Endlich zuhause Teil II

 

Die Türklinke vom Zimmer würde abfallen, wenn ich sie nicht im Wissen, daß sie abfallen würde, festhhielte.

 

Sie ist durch eine kleine Muffe am Strebekantbolzen befestigt, die leider bei der Renovierung nicht mitgeliefert worden ist. Ich lehne es ab, mir auf eigene Kosten eine zu besorgen.

 

Wenn man die Klinke vorsichtig drückt, kann nichts passieren, aber wer macht das schon? Man darf die Tür auch nicht zu stark aufreißen, weil gleich dahinter der eine Schrank steht und schon der Lack abgegangen ist von der Tür an der einen Stelle, an die sie an den einen Schrank dann ranstößt.

 

Aber das beherrsche ich inzwischen alles unbewußt, darüber muß ich gar nicht mehr nachdenken. Meine Füße haben praktisch schon Augen entwickelt, um gegen keine der vielen bereitstehenden Kanten zu stoßen,

 

und meine Hände haben lange Fühler, die sie vor Berührungen mit ekligen Dingen schützen.

 

Wenn ich mein Wohnzimmer betreten habe, bin ich im Prinzip zu Hause und könnte mich zufriedengeben.

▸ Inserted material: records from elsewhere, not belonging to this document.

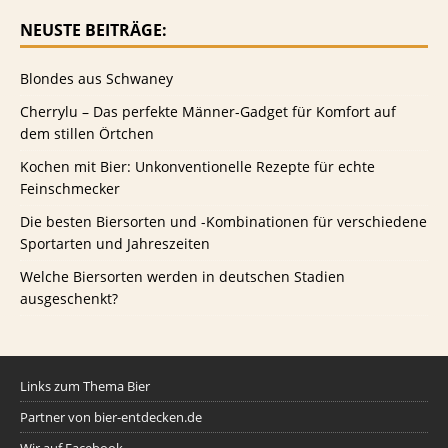
NEUSTE BEITRÄGE:
Blondes aus Schwaney
Cherrylu – Das perfekte Männer-Gadget für Komfort auf
dem stillen Örtchen
Kochen mit Bier: Unkonventionelle Rezepte für echte
Feinschmecker
Die besten Biersorten und -Kombinationen für verschiedene
Sportarten und Jahreszeiten
Welche Biersorten werden in deutschen Stadien
ausgeschenkt?
Links zum Thema Bier
Partner von bier-entdecken.de
Wir auf Facebook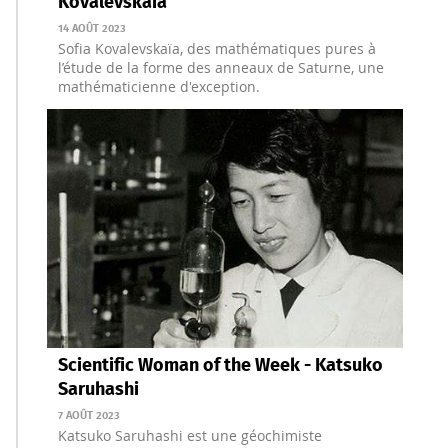
Kovalevskaïa
14 AOÛT 2023
Sofia Kovalevskaïa, des mathématiques pures à
l’étude de la forme des anneaux de Saturne, une
mathématicienne d'exception.
Scientific Woman of the Week - Katsuko
Saruhashi
7 AOÛT 2023
Katsuko Saruhashi est une géochimiste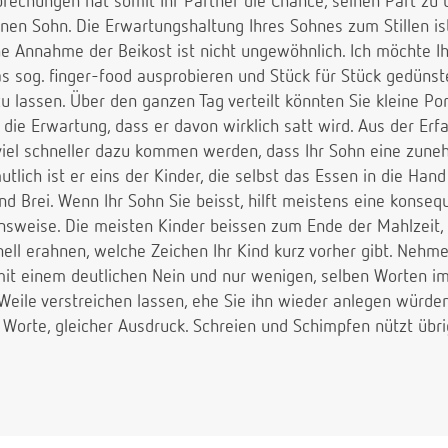
rbrechungen hat somit Ihr Partner die Chance, seinen Part 
inen Sohn. Die Erwartungshaltung Ihres Sohnes zum Stillen is
he Annahme der Beikost ist nicht ungewöhnlich. Ich möchte 
as sog. finger-food ausprobieren und Stück für Stück gedüns
u lassen. Über den ganzen Tag verteilt könnten Sie kleine Po
 die Erwartung, dass er davon wirklich satt wird. Aus der Er
 viel schneller dazu kommen werden, dass Ihr Sohn eine zu
tlich ist er eins der Kinder, die selbst das Essen in die Ha
 Brei. Wenn Ihr Sohn Sie beisst, hilft meistens eine konseque
nsweise. Die meisten Kinder beissen zum Ende der Mahlzeit,
ll erahnen, welche Zeichen Ihr Kind kurz vorher gibt. Nehme
n mit einem deutlichen Nein und nur wenigen, selben Worten i
Weile verstreichen lassen, ehe Sie ihn wieder anlegen würden
Worte, gleicher Ausdruck. Schreien und Schimpfen nützt übrig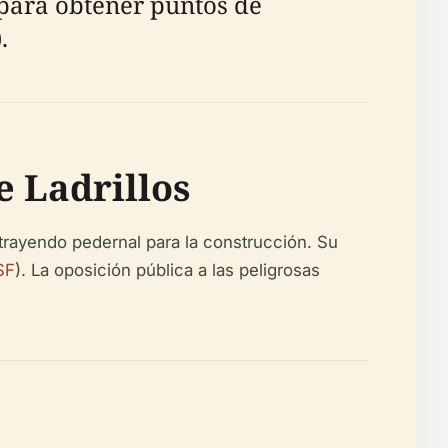
 para obtener puntos de
).
e Ladrillos
extrayendo pedernal para la construcción. Su
SF
). La oposición pública a las peligrosas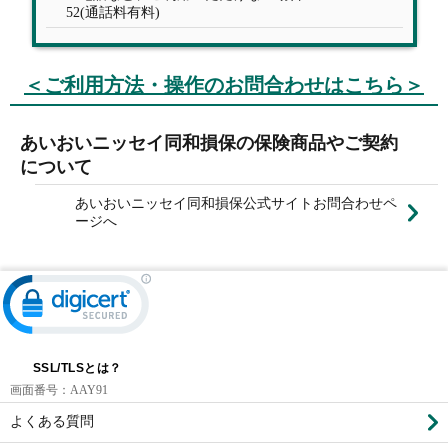
52(通話料有料)
＜ご利用方法・操作のお問合わせはこちら＞
あいおいニッセイ同和損保の保険商品やご契約
について
あいおいニッセイ同和損保公式サイトお問合わせペ
ージへ
SSL/TLSとは？
画面番号：
AAY91
よくある質問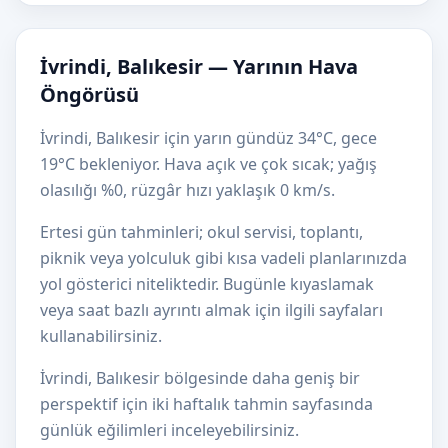
İvrindi, Balıkesir — Yarının Hava
Öngörüsü
İvrindi, Balıkesir için yarın gündüz 34°C, gece
19°C bekleniyor. Hava açık ve çok sıcak; yağış
olasılığı %0, rüzgâr hızı yaklaşık 0 km/s.
Ertesi gün tahminleri; okul servisi, toplantı,
piknik veya yolculuk gibi kısa vadeli planlarınızda
yol gösterici niteliktedir. Bugünle kıyaslamak
veya saat bazlı ayrıntı almak için ilgili sayfaları
kullanabilirsiniz.
İvrindi, Balıkesir bölgesinde daha geniş bir
perspektif için iki haftalık tahmin sayfasında
günlük eğilimleri inceleyebilirsiniz.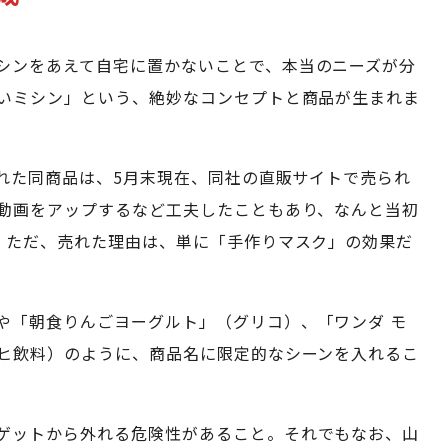
シンをあえて自宅に置かないことで、本当のニーズが分
いミシン」という、絶妙なコンセプトと商品が生まれま
された同商品は、5月末現在、同社の直販サイトで売られ
動画をアップするなど工夫したこともあり、なんと当初
。ただ、売れた理由は、単に「手作りマスク」の効果だ
や「朝食りんごヨーグルト」（グリコ）、「ワンダ モ
ヒ飲料）のように、商品名に限定的なシーンを入れるこ
ゲットから外れる危険性があること。それでもなお、山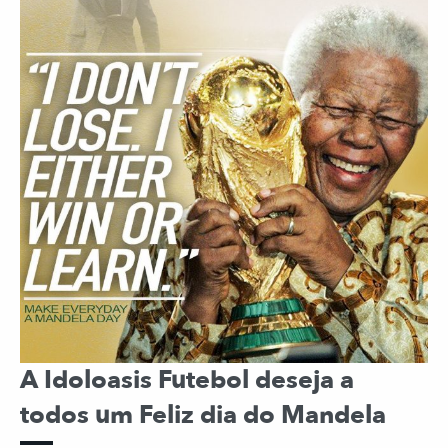
A Idoloasis Futebol deseja a
todos um Feliz dia do Mandela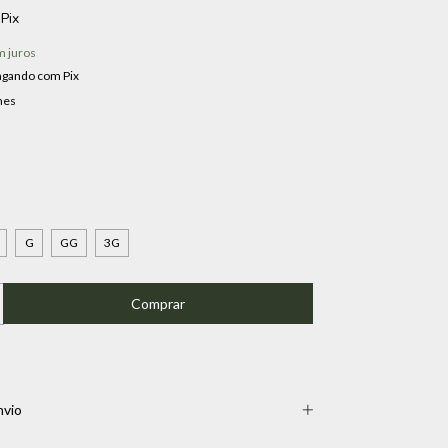
Pix
 juros
agando com Pix
hes
G
GG
3G
nvio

Ich rücke dann reflexartig den Teppich gerade, der sich beim Losgehen immer verrückt und mache mich auf den Weg in die Küche.

 

Die Küche hat keine Tür eingebaut bekommen vom kapitalistischen Hausbesitzer, aber ich tue trotzdem so, als würde ich sie öffnen, nur aus Protest, damit er mal sieht.

 

Ich trinke ein Glas Wasser und überlege dabei, ob ich lieber ein neues Glas hätte nehmen sollen. Dann gehe ich erfrischt zurück ins Arbeitszimmer. Manchmal stehe ich eine Weile unschlüssig herum, bevor ich mich in meinen Arbeitsstuhl setze, der auf dem Läufer steht, der auch immer verrutscht, vor allem beim Arbeiten. Man muß den Stuhl heben, nicht schieben, sage ich mir immer wieder, aber ich habe mir das schon so oft gesagt, ich höre gar nicht mehr richtig hin.

 

Wenn mir meine innere Stichuhr sagt, daß ich fertig gearbeitet habe,

 

gehe ich ins Bad, wo immer eine Zahnbürste für mich bereitsteht. Meistens fällt mir die Zahnpasta auf dem Weg zum Mund runter, aber ich bin dann zu faul, noch einmal die Tube zu öffnen. Man braucht auch keine Zahnpasta, sagen viele Zahnärzte. Ich putze, bis die Schaumtröpfchen, die aus dem Mund quellen leicht rosa sind und spüle gründlich aus. Danach gehe ich ins Schlafzimmer und lege mich in mein Bett, das mir auch Liege, Couch und Anrichte ist.

 

Ich beobachte die vielen blinkenden Lichter in der Wohnung, Telefon, Videorekorder, Internetkästchen, Fernsehknopf, wie kleine Glühwürmchen umschwärmen sie mich, und ich fühle mich nicht so allein im Dunkeln.

 

Nach dem Aufwachen am nächsten Tag passiert dann meistens genau das gleiche, weswegen ich es auch nicht noch einmal erzählen muß. Außer vielleicht am Sonntag, da bleibe ich zu Hause.